Thursday, December 30, 2010
The Canterbury Plains.
____ From Christchurch across the plain to Ashburton on a fine sunny day with just a slight headwind. Across the longest bridge in New Zealand at Rakaia; over a mile long and a narrow two-lane. A lot of NZ bridges are narrow with no provision for cyclists; this calls for special tactics to avoid getting squeezed into the wall. I drive in the middle of my lane; anything wanting to come past must wait for a gap in oncoming traffic and use the other lane. I’m sure it annoys some people but as most of the time I ride on the hard shoulder they have little reason to complain.

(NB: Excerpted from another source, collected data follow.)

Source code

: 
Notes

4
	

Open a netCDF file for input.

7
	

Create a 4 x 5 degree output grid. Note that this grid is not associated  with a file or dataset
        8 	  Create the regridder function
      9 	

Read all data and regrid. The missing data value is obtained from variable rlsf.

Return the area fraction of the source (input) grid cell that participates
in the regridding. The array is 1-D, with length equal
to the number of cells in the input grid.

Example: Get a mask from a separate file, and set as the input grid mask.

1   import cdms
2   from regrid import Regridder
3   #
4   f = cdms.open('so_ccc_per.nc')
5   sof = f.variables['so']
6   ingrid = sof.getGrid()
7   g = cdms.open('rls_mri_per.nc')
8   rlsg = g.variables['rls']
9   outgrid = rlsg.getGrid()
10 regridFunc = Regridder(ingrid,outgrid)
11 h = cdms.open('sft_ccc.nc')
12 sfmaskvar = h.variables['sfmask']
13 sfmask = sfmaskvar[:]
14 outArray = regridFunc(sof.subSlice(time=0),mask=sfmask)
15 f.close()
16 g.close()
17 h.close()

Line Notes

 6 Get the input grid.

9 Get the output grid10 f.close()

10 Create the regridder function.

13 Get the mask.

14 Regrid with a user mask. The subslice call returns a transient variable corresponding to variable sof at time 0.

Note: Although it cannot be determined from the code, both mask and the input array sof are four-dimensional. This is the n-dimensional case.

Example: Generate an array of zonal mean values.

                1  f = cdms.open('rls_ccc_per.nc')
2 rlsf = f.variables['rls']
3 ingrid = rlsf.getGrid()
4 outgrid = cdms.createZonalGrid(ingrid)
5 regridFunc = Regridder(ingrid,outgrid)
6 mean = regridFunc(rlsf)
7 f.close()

____ People are always very friendly; always with a lot of questions. Apart from “Where to?”- “How far?”- “Where from?”; a common question is “ Why New Zealand?” to which I have found the best answer is: “Because I hate Australians.” This is not true but always goes down well. The other popular question is: “How’s your bum?” to which I casually answer, ”Ok.” In fact I know exactly how my bum is; thanks to a digital camera with flash and a laptop on to which I can download and enlarge daily images; I have a good database of how my bum is standing up to the rigours of cycle-touring down-under. If there is any demand from the medical profession reading this; I can easily post pictures for your perusal.